The problem came in getting in and out of the park. The interior section of the park is huge with the vast majority devoted to wilderness. The coastal part of the park is a very narrow strip intermittently running down the west coast of the peninsula. Most of the land on the peninsula that is not in the park has been logged or is being logged now. After the massive logging of the 1920’s and 1930’s, the timber industry has had its boom and bust periods since and is now on an upswing with Asian demand for lumber high. Areas of former rainforest have been converted to tree plantations with the huge rainfall of the area stimulating rapid growth. I expected this, but what I did not expect was the continuing destruction of old-growth rainforest. When I first drove into a clear-cut area, I almost drove off the road. I cannot adequately describe either the visual or emotional experience. It was a scene of total devastation–enormous stumps, smaller stumps torn from the ground and scattered, grotesque piles of branches all a ghostly gray color. Other than a bit of brush, little was growing.  It was dead and the death was not a peaceful one. Rape, pillage, destruction, devastation all seem words that contain some of what I saw.  What took so many thousands of years to create was gone. It was not an uncommon sight. On my many drives to sketching sites I found area after area in this condition. I thought that maybe the grayed color of the stumps I was seeing meant that clear-cutting was not being practiced today. That idea was dispelled when I came upon a fresh cut of old-growth—the same scene of devastation but the flesh of the trees still fresh. Moving from the sublime of the preserved rainforest to the terror of the decimated areas several times a day for a week weighed heavily on me with sorrow for the wanton destruction humans can thoughtlessly apply to other life.


At the end of my final day of sketching at Ruby Beach, I began the drive back to my motel in Forks. I had passed a sign for a turn-off to see a “big cedar” many times during the week. I decided that it would do me good to see a great tree before my return to the studio. It was a long drive on a small road through state land that was being “managed” by a timber company. Mostly I saw plantation trees but there were still some gruesome clear-cuts. The road became smaller the further I went but finally led me to the tree. I thought it was dead at first but then saw that it still had some live growth on a few upper limbs. It was big. As a matter of fact, it was the largest western red cedar in the world. It towered above the logged tree plantation around it like a dying sentinel. Someone had scrawled on the informational sign “this tree would not be dying if the forest around it had not been removed.”  Maybe so. How many more trees as great or nearly as great have been removed for profit, taking with them an ecosystem so deep and rich most of us cannot begin to understand it.

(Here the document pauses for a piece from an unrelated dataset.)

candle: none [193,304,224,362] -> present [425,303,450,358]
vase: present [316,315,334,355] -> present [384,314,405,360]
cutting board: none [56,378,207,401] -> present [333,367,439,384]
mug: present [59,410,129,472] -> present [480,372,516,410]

What I take away from this story is that we must support our National Park system. Support in every way possible–economic, political, support for any possible expansions, and moral support for those who dedicate their lives and professions to maintaining these natural wonders. The parks are our best hope to preserve bits of what this world once was, to save the wisdom, information, beauty, and lessons they contain that are beyond all monetary value, and to guard these remnants from the greed of humanity. This certainly goes for Olympic National Park and equally for every other nature-oriented national park in our country. Someone once said that the National Park system is the best idea the United States has had. I am in complete agreement.